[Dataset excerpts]

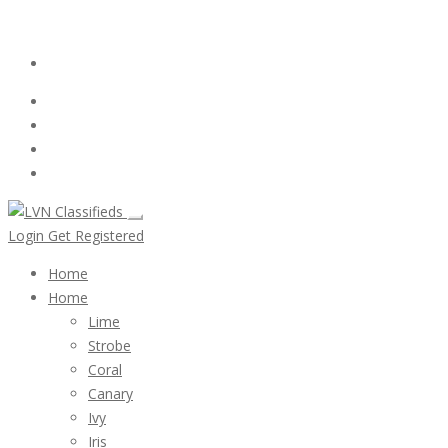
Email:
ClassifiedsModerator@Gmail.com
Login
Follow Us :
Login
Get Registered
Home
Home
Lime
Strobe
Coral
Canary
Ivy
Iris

==

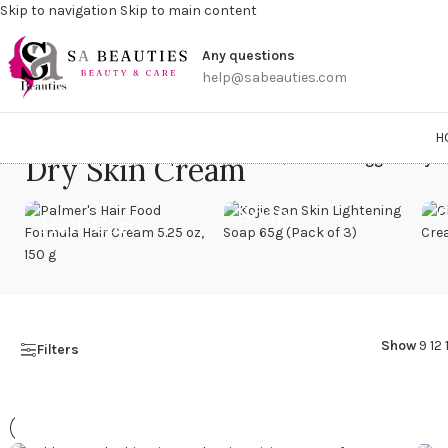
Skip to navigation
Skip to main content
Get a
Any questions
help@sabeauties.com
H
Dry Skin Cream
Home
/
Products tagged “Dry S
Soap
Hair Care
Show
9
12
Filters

> [Instruction] From the data above, copy each line that holds "Skip".

> [Exercise output]
Skip to navigation
Skip to main content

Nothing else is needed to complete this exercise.